TAVMA Letter RE C&R Fee Stipulation & Appraisers Online Petition
TAVMA strongly disputes the substance of the on-line petition
Jennifer J. Johnson, Secretary
Board of Governors of the Federal Reserve System
Re: Interim Final Rule – Customary and Reasonable Fee Stipulation
Dear Ms. Johnson: The Title Appraisal Vendor Management Association (“TAVMA”) wishes to express its views about the misinformation being disseminated by appraisal organizations and publications about the Federal Reserve’s Interim Final Rule and Appraisal Management Companies (“AMC’s”). TAVMA is a national trade association of real estate settlement services providers including many leading appraisal management companies.

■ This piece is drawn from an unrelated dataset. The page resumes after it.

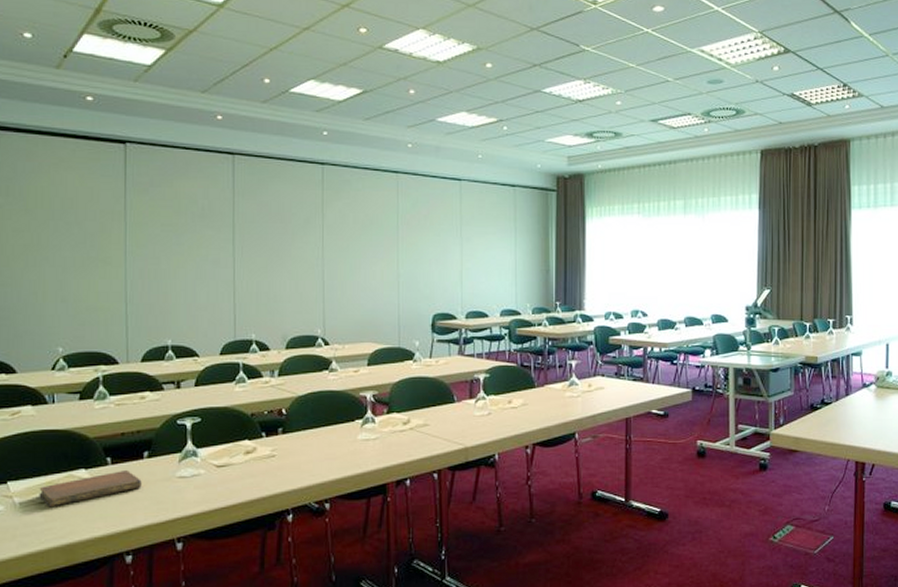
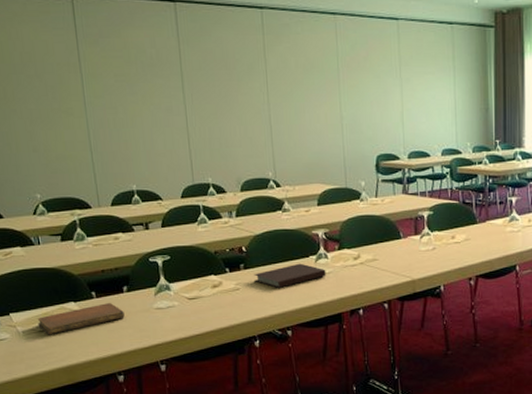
notebook: none [292,427,372,455] -> present [254,263,326,288]

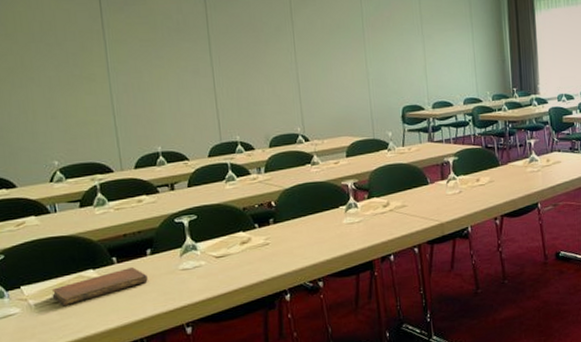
notebook: present [254,263,326,288] -> none [283,214,357,241]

Some appraisers continue to attack AMC’s by asserting that the DOD Frank Act, TILA and the Interim Final Rule prohibit consideration of fees negotiated in arms length transaction between AMC’s and appraisers. The Appraiser News Online, Volume 12, Number 16, April 20, 2011, reports that “Federal Reserve officials indicated that AMC fees were not to be included in any assessment of recent fees paid to appraisers” under Presumption 1 of the Interim Rule.
TAVMA understands that this statement and the article in which it is contained misrepresent the statements of the Federal Reserve officials who were present at the San Antonio conference. Given the timing of the article, coming as it does with the roll-out by many lenders and AMC’s of pricing consistent with Dodd Frank and the Interim Final Rule, such misstatements are causing confusion in the marketplace and are adding unnecessarily to the regulatory burden of those working to comply with the new requirements. TAVMA requests that the Federal Reserve Board and staff take the steps necessary to correct this distortion of its Interim Final Rule.
Similarly, a recent on-line petition directed to the Federal Reserve asserts incorrectly that the fees paid by AMC’s to appraisers are not to be considered in the determination of a customary and reasonable fee (http://www.petitiononline.com/CnR2011/petition.html). TAVMA strongly disputes the substance of the on-line petition, which takes exception to the Federal Reserve Board’s interpretation of TILA Section 129E(i) as allowing consideration of fees paid by AMC’s to appraisers in the determination of the “customary and reasonable rate” of compensation for fee appraisers. The petitioners show contempt for others in their profession by declaring that the work of those appraisers who will work for less than the petitioners” is substandard.
The signers of the petition want the Federal Reserve Board to write an exclusion of consideration of fees paid to appraisers by AMC’s into Presumption 1 of the Interim Rule; however, the requirement that determination of “customary and reasonable rates” take into account “recent rates paid for comparable appraisal services” would be unnaturally skewed if AMC’s and lenders could not consider the fees that they have long been paying for appraisals.
In adopting the Interim Rule, the Federal Reserve Board observed that the customary and reasonable compensation provision that Congress adopted as part of TILA is identical to a requirement included in a 1997 HUD Mortgagee Letter obligating FHA lenders to ensure that appraisers are paid “at a rate that is customary and reasonable for appraisal services performed in the market area of the property being appraised.’” The emphasis is on the marketplace in which AMCs have long had an integral role.
The Dodd Frank Act and the Interim Rule identify a specific type of survey in which AMC fees are not to be considered but this does not hold in other circumstances. To exclude, as the petitioners seek, the fees charged by appraisers in the majority of transactions would deny marketplace realities to the detriment of consumers, lenders, and competition. Such an interpretation of TILA’s “customary and reasonable” provision likely would be unconstitutional and violate anti-trust lawsTAVMA strongly opposes the position taken in the recent petition. The customary and reasonable fee rule that was issued by the Fed has been effective for less than a month. The petitioners should allow a reasonable time for the new rule to be implemented.
On behalf of TAVMA, I appreciate your time and attention to our views.